Although U.S. spending on plant and equipment has risen in recent years, the levels are not keeping up with inflation -- or with the rate of investment in Japan and West Germany, the country's most powerful industrial competitors.
Such plowback investments by American firms amount to only 10 percent of the gross national product here, compared with a 15 percent investment level in West Germany and 21 percent level in Japan.
U.S. industrial technology will stay even only if one assumes that U.S. engineers, economists and businessmen are that much smarter than their competitors in West Germany and Japan, and that is far from a sure thing, says Lester Thurow, professor at the Massachusetts Institute of Technology.
The Carter administration's new "economic revitalization" plan takes only a small immediate step toward closing the gap.
That plan would steer 55 percent of a proposed 1981 tax cut of $27.5 billion toward business, a wholesale shift in tax policy by a Democratic administration, says Amitai W. Etzioni, former White House adviser and advocate of an industrial policy for the United States.
The proposed corporate tax reduction would include steps to increase depreciation for businesses and an additional 10 percent tax credit for economically hard-bit areas.
Carter also established an Economic Revitalization Board -- bringing together leaders from business, labor and government -- to seek a consensus on industrial policy issues.
(Republican presidential candidate Ronald Reagan proposed business tax cuts totaling $35 billion over three years compared with $52 billion in total business cuts for the same period in the Carter proposal.)
Advocates of a full-fledged "industrial policy" were disappointed to various degrees with the administration plan, in part because it doesn't attempt to single out "winners" -- rising, high-potential firms or other crucial industries -- for special government attention.
After months of internal debate, the administration could not agree on how far to go in this direction, particularly when money for a new industrial policy had to be scrounged from what the administration considers a no-frills federal budget.
In addition to its costs, an industrial policy also confronts the government with hard political choices.
"When an obsolete, low-productivity New England shoe factory shuts down and a new silicon chip factory opens in California, individuals and communities are going to be hurt," said Thurow at a hearing on industrial policy this month.
"The correct public response, however, is not to protect the domestic shoe market from foreign competition but to help individuals and capital flow in the new growth area. America is one country. In the long run, no one is hurt if the population in California is slightly larger and the population of New England is slightly smaller," Thurow said.
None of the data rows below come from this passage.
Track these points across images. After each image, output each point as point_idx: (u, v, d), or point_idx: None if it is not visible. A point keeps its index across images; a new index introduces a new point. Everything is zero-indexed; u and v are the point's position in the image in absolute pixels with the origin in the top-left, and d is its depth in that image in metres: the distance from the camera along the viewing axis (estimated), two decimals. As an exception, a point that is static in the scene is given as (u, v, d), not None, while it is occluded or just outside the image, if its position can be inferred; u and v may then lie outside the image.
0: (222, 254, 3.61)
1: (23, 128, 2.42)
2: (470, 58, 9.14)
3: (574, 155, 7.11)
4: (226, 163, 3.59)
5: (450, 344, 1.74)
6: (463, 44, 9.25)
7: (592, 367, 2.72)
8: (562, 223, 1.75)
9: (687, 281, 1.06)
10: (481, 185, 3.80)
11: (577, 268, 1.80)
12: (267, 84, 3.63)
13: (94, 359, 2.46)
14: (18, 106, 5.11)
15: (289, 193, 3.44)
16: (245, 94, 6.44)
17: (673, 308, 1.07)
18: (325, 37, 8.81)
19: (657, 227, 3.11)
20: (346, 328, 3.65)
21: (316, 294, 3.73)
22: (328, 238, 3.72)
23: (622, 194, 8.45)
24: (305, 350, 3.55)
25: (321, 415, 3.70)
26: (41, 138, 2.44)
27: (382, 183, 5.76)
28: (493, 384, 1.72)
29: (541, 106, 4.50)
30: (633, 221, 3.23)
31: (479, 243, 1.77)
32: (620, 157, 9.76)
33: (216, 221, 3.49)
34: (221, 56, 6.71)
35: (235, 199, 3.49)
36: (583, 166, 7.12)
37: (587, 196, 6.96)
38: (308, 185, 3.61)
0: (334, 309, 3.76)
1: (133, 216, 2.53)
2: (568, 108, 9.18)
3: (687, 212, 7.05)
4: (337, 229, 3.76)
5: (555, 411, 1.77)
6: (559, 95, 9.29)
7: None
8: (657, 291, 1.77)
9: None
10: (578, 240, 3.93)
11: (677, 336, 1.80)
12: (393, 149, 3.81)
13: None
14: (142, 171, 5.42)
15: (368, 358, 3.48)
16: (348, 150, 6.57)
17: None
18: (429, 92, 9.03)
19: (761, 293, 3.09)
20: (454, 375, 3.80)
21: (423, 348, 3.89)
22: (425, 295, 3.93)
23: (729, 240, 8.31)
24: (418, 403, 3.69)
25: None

California congressmen might agree; those from Masachusetts probably wouldn't. Facing this dilemma, the administration plan concedes that with accelerating automation and shrinkage of some basic industries such as autos and steel, jobs of many thousands of industrial workers are gone for good. The plan begins a new training program to help these industrial workers find new careers in new communities, but only $1 million was provided for this fiscal year.
Eztioni and Thurow agreed that to match the industrial innovation of Japan's industrial surge was based on heavy investments in modern plants at the expense of consumer spending, and the United States will have to go farther in that direction to get the same results, they said.